Crise écologique ensuite. Les mouvements
déstabilisants des prix des denrées agricoles ou du
pétrole sont dus à la spéculation à court et moyen
terme, mais aussi à des tendances de long terme de
raréfaction des ressources naturelles et de réduction
des terres arables pour l’alimentation. La quadruple
crise du climat, de la biodiversité, de la déforestation
et de l’eau ne cesse de s’amplifier.
Les inégalités environnementales et les inégalités
sociales se cumulent : 20 % de la population mondiale
utilise 80 % des ressources naturelles. Les émissions
de CO2 par habitant aux Etats-Unis sont douze fois
supérieures à ce qu’elles devraient être pour atteindre
un niveau mondial équitable et durable. Les
populations les plus fragiles seront et sont déjà les
premières victimes des dégradations de
l’environnement. Selon les institutions internationales,
230 millions de personnes subiront des migrations
forcées d’ici 2050 du fait du réchauffement climatique
essentiellement provoqué par la « croissance à tout
prix » des pays riches.
Dans ces conditions, conserver les yeux rivés sur le
PIB et sur sa croissance est le plus sûr moyen
d’enchaîner les crises et d’en accentuer les effets. Si
la crise actuelle est bien la conjonction de phénomènes
multidimensionnels et interdépendants, les indicateurs
les plus pertinents comme repères de sortie de crise
doivent accorder au moins autant de poids à la
réduction des inégalités, de l’insécurité sociale et de la
pression écologique qu’à l’économie et à l’emploi.

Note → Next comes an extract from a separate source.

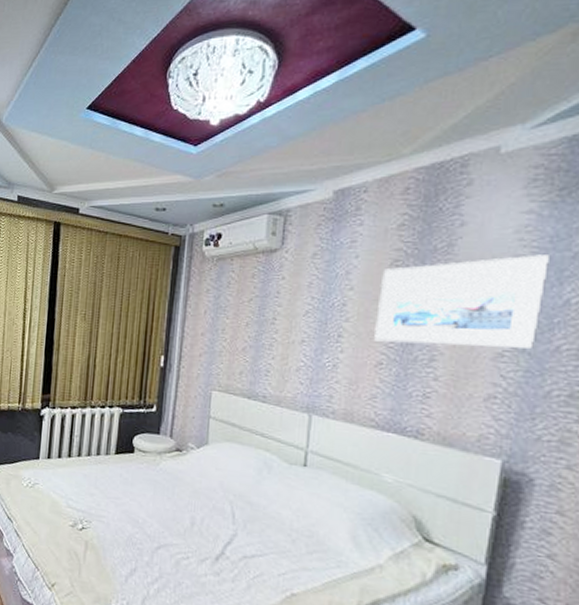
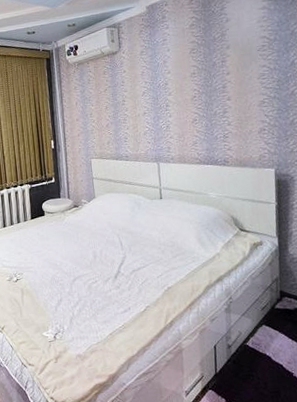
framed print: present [374,254,549,349] -> none [186,34,280,106]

S’agissant de l’emploi, la question ne devrait plus se
résumer à : « quelle croissance du PIB pour créer des
emplois ? ». Elle devrait devenir : « quels objectifs de
bien-être durable et de cohésion sociale promouvoir et
quels emplois décents et utiles pour y parvenir ? »
Aujourd’hui, au moins dans certaines régions du
monde, le véritable risque n’est pas de manquer de
biens et services. Il est que la société dans laquelle
nous vivons devienne moins vivable parce que ce que
l’on considérait jusqu’alors comme un cadre
d’évidence ou une ressource gratuite
(l’environnement, le lien social…) s’avère fragile et
susceptible de dégradation voire de disparition.
De nouveaux indicateurs et de nouveaux systèmes
comptables constituent une urgence pour construire
une réponse systémique à cette crise elle-même
systémique. Ils nous serviraient de repères pour de
nouvelles politiques et de base pour des délibérations
collectives dont l'intensité constituerait l’un des
éléments clé de la vitalité des sociétés.
Contribution du collectif FAIR
Article mis en ligne le 22 janvier 2009 sur le site du
FAIR (Forum pour d'autres indicateurs de richesse).
Lexique :
« les subprimes » : crise des prêts hypothécaires à risque (les fameux subprimes) aux État-Unis en 2006, qui a contribué
au déclenchement de la crise financière mondiale de 2008.